# Ski Movies - is this going too far?



## dlague (Feb 3, 2015)

Trying to make a serious movie and a ski movie together.  I know there are some comedies but this seems too far!


----------



## Puck it (Feb 3, 2015)

Downhill Skier with Robert Redford and Gene Hackman. Very serious movie.


----------



## Geoff (Feb 3, 2015)

Puck it said:


> Downhill Skier with Robert Redford and Gene Hackman. Very serious movie.

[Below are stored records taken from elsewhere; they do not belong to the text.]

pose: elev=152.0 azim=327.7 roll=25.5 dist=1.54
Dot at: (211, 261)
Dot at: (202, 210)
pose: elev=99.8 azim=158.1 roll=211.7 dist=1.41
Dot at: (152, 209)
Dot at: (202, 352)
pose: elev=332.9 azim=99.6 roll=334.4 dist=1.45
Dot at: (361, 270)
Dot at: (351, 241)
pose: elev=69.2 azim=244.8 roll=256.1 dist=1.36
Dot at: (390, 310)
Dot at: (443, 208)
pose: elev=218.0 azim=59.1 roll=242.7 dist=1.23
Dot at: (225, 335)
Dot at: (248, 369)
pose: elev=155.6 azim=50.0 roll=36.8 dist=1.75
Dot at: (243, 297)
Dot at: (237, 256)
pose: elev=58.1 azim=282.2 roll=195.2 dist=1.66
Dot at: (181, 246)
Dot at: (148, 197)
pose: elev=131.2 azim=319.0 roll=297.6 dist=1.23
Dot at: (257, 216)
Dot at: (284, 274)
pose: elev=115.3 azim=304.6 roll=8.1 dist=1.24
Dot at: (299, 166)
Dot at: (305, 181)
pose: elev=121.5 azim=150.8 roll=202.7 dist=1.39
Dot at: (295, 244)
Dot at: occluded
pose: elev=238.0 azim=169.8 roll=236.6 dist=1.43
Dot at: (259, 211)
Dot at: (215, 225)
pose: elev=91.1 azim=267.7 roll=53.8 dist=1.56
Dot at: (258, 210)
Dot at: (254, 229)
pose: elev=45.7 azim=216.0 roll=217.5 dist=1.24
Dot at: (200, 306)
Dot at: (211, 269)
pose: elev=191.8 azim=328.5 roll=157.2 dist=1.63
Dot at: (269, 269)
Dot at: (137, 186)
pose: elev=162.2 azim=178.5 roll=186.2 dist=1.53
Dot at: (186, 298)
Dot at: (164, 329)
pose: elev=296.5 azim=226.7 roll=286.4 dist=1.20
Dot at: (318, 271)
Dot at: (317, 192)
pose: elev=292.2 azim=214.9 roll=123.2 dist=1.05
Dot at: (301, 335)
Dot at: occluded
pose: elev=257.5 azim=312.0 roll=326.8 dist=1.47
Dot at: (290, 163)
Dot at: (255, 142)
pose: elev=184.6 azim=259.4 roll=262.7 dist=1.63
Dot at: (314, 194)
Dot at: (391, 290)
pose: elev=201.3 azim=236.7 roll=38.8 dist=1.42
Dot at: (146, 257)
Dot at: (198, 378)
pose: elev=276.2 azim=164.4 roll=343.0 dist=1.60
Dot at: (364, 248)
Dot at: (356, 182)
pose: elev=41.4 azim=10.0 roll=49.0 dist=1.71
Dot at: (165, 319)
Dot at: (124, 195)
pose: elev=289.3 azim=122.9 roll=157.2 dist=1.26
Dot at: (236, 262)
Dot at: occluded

That would be "Downhill Racer"


----------



## wa-loaf (Feb 3, 2015)

The skiing is pretty cool, not sure how serious they were actually trying to be ... didn't Aspen Extreme try to take itself seriously?


----------



## bigbog (Feb 4, 2015)

Hey I really enjoyed this ~@7:50am.  There's nothing like urban Hollywood/LA life = teen/20/30-something violent plot development..:lol:


----------



## drjeff (Feb 4, 2015)

Any "serious" ski movie will always be judged against _Downhill Racer_ and "regular" ski movie will always be judged against _Hot Dog: The Movie_

It's almost pointless to try and make another ski movie IMHO   :lol:


----------



## gmcunni (Feb 4, 2015)

anyone know a source for online viewing of the older Warren Miller movies? (ones he produced/narrated)


----------



## thetrailboss (Feb 4, 2015)

gmcunni said:


> anyone know a source for online viewing of the older Warren Miller movies? (ones he produced/narrated)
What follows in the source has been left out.